Somewhere between unconstrained and overconstrained there will be a tipping point (I imagine). What will your system do to determine whether a solution is feasible or not? What search process and constraint-handling infrastructure will it develop so that it can produce a correct result whenever one is feasible?

Standard form

Given \(c\), represent it in strictly standard form, with all \(a_i = 1\), and all \(b_i \in \mathbb{Z}^{+}\) (positive integers).

There’s a lot going on here. Good luck.

Standardization algorithms

Given some general form \([b_0,a_1,b_1,a_2,b_2,\dots]\) for a number, produce \([b_0',1,b_1',1,b_2',1,b_3',\dots]\) with all \(a_i\) constants set to \(1\) exactly.

This is asking too much, maybe. But then again, if your system passes through an intermediate representation, and can also convert from that representation into a standard form continued fraction….

And then what?

That should be enough for today. But let me say again what the point here should be.

These are, for the most part, tasks people have been able to do for a long time. Some of them are mentally challenging if you’re limited to pencil and paper, but realize that these are not “benchmarks” for showing the power of genetic programming or neural networks or machine learning at human-competitive tasks.

Nor are they intended to be checks to see if your GP or neural or other fancy-dancy machine learning system is “ready for primetime”. They’re difficult toy problems, but they’re still toys.

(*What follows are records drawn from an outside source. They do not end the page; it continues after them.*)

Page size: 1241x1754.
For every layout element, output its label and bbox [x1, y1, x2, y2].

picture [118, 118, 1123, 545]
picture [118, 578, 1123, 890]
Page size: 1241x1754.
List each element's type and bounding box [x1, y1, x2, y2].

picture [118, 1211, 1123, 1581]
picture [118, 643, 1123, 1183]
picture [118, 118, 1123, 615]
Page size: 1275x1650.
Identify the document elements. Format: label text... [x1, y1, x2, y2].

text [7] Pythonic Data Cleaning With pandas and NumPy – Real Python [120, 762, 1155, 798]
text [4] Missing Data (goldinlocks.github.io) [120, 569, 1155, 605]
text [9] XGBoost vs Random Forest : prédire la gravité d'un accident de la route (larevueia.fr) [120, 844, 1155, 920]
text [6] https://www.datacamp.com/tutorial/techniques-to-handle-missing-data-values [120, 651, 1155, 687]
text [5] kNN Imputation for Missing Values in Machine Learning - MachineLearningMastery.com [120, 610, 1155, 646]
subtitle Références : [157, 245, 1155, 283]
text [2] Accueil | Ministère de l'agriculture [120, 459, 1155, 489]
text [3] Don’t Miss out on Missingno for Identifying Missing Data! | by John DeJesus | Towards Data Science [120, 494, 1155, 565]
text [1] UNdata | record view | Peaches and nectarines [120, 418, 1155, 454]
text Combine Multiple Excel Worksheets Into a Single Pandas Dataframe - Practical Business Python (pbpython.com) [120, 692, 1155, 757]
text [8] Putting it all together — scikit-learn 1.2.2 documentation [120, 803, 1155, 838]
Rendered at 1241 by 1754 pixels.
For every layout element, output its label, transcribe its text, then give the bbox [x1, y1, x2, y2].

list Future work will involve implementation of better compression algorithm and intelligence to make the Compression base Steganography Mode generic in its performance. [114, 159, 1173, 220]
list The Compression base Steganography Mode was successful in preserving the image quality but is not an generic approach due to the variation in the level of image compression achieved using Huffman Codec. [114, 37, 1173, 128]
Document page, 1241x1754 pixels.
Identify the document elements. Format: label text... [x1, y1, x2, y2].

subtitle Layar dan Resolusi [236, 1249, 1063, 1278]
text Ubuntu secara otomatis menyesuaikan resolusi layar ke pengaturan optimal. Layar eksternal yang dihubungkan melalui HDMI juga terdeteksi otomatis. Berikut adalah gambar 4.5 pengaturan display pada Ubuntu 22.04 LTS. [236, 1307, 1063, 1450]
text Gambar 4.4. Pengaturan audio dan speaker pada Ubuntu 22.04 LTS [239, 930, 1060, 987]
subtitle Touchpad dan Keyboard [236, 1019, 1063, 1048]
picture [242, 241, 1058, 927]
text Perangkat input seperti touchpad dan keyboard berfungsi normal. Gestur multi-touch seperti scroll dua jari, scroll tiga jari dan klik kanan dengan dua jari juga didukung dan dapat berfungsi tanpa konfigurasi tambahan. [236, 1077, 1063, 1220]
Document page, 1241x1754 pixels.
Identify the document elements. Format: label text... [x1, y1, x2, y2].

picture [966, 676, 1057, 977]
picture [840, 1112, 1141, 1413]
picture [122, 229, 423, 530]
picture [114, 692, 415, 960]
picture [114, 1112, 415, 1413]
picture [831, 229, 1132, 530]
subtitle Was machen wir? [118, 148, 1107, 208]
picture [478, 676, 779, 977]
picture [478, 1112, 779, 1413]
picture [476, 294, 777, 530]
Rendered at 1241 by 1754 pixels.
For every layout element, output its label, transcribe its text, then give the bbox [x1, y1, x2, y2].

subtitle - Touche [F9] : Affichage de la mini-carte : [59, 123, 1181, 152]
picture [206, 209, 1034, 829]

Yes, you can have more confidence in the capacity of your system at problem-solving tasks by… well, you know, solving more problems. But except for being interesting mathematical exercises that people generally don’t come across unless they’re mathematicians, and aside from being preliminaries to more complicated complex-valued problems with real open research topics hanging off of them, we can’t say that an artificial system that does any of this work is in any sense “doing what Euclid did”. Because we’ve already got the tools Euclid had to develop for himself.

As Barbara said the other day, they’re computational recreations for computers to do. Use them as challenges you can pose to a system you’re building, by which you can understand what’s happening inside that system. They’re psychological probes: Does your system “realize” that the left-hand values of a vector have more influence than the right-hand values? Does it “notice” that pairs of constants \((a_i,b_i)\) form a recurring relationship with one another? Does it find convenient heuristics or intermediate representations that simplify these increasingly modular tasks?

Watch to see what happens. The artificial systems we build either will or won’t “solve” any given problem, but the point is not to attempt to get them to “win” every game. Rather, the point of these benchmarks is to surface places in which they should be asking for help, where they stumble, where we can—if we’re thoughtful enough about it—give them a voice.

Think about partial credit. Think about what you, a human teacher, should do to help a struggling student-system learn a difficult concept.

So yes, these are computational recreations for computers to do, but only under the watchful eye of a human teacher-builder. The most suitable outcome of any given test should be a novel realization in the builder, not in the system they are building.

If you miss that crucial point, then you probably shouldn’t be working in AI at all.